Praying people today
Today, the greatest prayer movement in history is taking place. Pastors are gathering regularly across denominational and ethnic lines to pray for their cities. Churches are setting their sights on becoming houses of prayer. God is mobilizing men and women, boys and girls, from every nation, tribe and tongue to cry out to Him night and day. For what are they asking? They are asking the Father for the nations. And the Father is responding with an unimaginable harvest of souls around the world (Ps. 2:8). This prayer movement is fueling unprecedented evangelism and church planting around the globe.
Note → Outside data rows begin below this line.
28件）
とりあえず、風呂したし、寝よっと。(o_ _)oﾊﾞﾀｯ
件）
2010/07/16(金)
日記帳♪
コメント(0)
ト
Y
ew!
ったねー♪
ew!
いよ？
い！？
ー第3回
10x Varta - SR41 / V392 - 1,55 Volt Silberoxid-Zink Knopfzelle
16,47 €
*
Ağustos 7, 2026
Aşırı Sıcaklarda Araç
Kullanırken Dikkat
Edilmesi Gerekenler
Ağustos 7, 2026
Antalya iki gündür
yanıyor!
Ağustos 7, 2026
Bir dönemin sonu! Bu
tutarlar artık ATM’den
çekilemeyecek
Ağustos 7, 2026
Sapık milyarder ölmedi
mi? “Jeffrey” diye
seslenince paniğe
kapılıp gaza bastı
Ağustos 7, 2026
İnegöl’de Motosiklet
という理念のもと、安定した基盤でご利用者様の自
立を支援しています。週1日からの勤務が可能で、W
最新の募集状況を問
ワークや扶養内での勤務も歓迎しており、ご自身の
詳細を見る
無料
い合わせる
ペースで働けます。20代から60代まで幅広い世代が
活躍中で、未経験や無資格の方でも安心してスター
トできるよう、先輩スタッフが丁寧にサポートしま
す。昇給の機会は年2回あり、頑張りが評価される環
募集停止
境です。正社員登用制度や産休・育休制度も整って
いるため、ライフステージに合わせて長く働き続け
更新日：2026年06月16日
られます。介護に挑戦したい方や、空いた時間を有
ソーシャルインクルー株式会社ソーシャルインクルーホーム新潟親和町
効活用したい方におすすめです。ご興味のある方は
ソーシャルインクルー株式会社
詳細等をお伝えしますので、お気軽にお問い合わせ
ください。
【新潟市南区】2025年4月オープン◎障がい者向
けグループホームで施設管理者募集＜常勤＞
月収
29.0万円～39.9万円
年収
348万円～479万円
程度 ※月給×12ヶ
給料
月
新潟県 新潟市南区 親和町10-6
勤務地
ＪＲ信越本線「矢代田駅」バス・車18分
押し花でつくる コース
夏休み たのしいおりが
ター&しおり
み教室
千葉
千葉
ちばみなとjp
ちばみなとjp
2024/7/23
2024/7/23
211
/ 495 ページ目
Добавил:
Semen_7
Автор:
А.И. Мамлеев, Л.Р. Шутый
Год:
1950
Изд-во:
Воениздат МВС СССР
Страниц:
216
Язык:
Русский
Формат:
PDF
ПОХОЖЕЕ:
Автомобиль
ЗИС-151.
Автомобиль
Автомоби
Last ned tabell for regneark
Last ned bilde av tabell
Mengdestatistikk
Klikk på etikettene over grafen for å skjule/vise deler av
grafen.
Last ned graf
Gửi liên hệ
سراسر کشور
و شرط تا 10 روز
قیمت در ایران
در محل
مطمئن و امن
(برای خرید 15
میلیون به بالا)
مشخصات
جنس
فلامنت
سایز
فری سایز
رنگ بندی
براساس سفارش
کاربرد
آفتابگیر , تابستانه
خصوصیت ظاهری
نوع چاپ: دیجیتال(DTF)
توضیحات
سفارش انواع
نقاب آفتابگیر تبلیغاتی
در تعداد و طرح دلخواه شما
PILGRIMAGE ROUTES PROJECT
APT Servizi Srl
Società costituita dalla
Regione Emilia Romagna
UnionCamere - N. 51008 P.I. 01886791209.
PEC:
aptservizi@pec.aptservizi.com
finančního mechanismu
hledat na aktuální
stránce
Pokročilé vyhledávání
David Bryant says, “About 70 percent of all progress toward completing the Great Commission has taken place since 1900. Of that, 70 percent has occurred since World War II. And 70 percent of that has come about since 1992.”
Think about it…
People of prayer tend to live in a state of “holy dissatisfaction.” Have you felt the tug of holy dissatisfaction in your life? What issues cause this feeling in your spirit?
Like Jesus, as His intercessors we too are in the “building and wrecking business.” On the lines below, list three works of Satan you want to see wrecked through your prayers. Beside Satan’s works, list the work of God that you want to see begin to replace the work of Satan.
This lesson teaches us that to be “full” of God’s plans and purposes, we must be “empty” of our own plans and purposes. On the lines below, write down at least two areas of your life where you feel you still need to be emptied of your own purposes in order to be filled with God’s.
We learned that God is raising up an army of intercessors who will pray for a harvest of the nations. What are the nations of the world for which God has given you a burden? What would you like to see God do in each of these nations?
Your time with God
Isn’t it amazing to learn how God has used praying people? You can be one, too. We learned that God gives intercessors a holy dissatisfaction for the way things are. Are you content with things around you? Are you willing to pray to see things changed? The greatest prayer movement on Planet Earth is occurring right now. Pray big prayers! Believe God for big things!
Lord God, until the earth is filled with the knowledge of Your glory, I never want to be satisfied with the way things are. Stretch me! Enlarge me! Teach me to believe You for the nations! Please help me to empty my heart of all other affections and distractions so that I can truly be filled with the thoughts and desires of God. I want to pray Your will, not mine. In Jesus’ name I pray, amen.